Kern Center for the Science of Healthcare Delivery, Mayo Clinic, Rochester, Minnesota, USA
Public Health, Infectious Diseases and Occupational Medicine, Mayo Clinic, Rochester, Minnesota, USA.
BMJ Evid Based Med. 2024 Nov 22;29(6):394-398. doi: 10.1136/bmjebm-2023-112597.
Large language models (LLMs) may facilitate and expedite systematic reviews, although the approach to integrate LLMs in the review process is unclear. This study evaluates GPT-4 agreement with human reviewers in assessing the risk of bias using the Risk Of Bias In Non-randomised Studies of Interventions (ROBINS-I) tool and proposes a framework for integrating LLMs into systematic reviews. The case study demonstrated that raw per cent agreement was the highest for the ROBINS-I domain of 'Classification of Intervention'. Kendall agreement coefficient was highest for the domains of 'Participant Selection', 'Missing Data' and 'Measurement of Outcomes', suggesting moderate agreement in these domains. Raw agreement about the overall risk of bias across domains was 61% (Kendall coefficient=0.35). The proposed framework for integrating LLMs into systematic reviews consists of four domains: rationale for LLM use, protocol (task definition, model selection, prompt engineering, data entry methods, human role and success metrics), execution (iterative revisions to the protocol) and reporting. We identify five basic task types relevant to systematic reviews: selection, extraction, judgement, analysis and narration. Considering the agreement level with a human reviewer in the case study, pairing artificial intelligence with an independent human reviewer remains required.

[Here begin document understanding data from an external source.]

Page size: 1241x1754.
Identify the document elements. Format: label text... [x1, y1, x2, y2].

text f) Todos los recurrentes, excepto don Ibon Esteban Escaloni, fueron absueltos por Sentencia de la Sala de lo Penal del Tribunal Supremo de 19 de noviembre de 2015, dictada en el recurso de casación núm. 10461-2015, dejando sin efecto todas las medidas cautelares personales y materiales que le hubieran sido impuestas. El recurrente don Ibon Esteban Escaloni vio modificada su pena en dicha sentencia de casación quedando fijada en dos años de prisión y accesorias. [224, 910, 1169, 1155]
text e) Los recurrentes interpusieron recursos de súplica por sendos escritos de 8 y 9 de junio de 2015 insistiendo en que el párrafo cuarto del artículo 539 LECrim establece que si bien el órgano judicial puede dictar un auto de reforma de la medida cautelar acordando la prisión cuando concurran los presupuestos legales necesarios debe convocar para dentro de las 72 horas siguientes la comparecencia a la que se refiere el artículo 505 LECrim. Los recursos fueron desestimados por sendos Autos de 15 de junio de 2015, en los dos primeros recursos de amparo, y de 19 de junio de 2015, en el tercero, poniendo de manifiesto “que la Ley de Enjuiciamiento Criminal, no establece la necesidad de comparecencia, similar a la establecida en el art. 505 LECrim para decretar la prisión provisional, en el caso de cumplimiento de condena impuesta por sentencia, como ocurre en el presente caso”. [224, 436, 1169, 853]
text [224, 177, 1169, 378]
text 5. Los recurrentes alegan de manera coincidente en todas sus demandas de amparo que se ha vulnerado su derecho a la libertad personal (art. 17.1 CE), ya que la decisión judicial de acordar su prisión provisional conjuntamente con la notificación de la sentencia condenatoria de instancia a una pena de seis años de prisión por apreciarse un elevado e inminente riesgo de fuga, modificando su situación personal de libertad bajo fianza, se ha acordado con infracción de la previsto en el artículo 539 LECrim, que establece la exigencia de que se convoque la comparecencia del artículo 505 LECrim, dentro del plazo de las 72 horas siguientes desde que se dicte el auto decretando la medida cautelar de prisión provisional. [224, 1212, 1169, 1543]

大型语言模型 (LLMs) 可以促进和加快系统评价,尽管将 LLM 整合到评价过程中的方法尚不清楚。本研究评估了 GPT-4 在使用风险偏倚评估工具(非随机干预研究的风险偏倚工具,ROBINS-I)评估风险偏倚时与人类评价者的一致性,并提出了将 LLM 整合到系统评价中的框架。案例研究表明,在“干预分类”这一 ROBINS-I 领域,原始百分比一致性最高。Kendall 一致性系数在“参与者选择”、“数据缺失”和“结果测量”等领域最高,表明这些领域存在中度一致性。在各领域对整体风险偏倚的原始一致性为 61%(Kendall 系数=0.35)。将 LLM 整合到系统评价中的框架包括四个领域:使用 LLM 的理由、协议(任务定义、模型选择、提示工程、数据输入方法、人类角色和成功指标)、执行(对协议的迭代修订)和报告。我们确定了与系统评价相关的五种基本任务类型:选择、提取、判断、分析和叙述。考虑到案例研究中与人类评价者的一致性水平,仍然需要将人工智能与独立的人类评价者配对使用。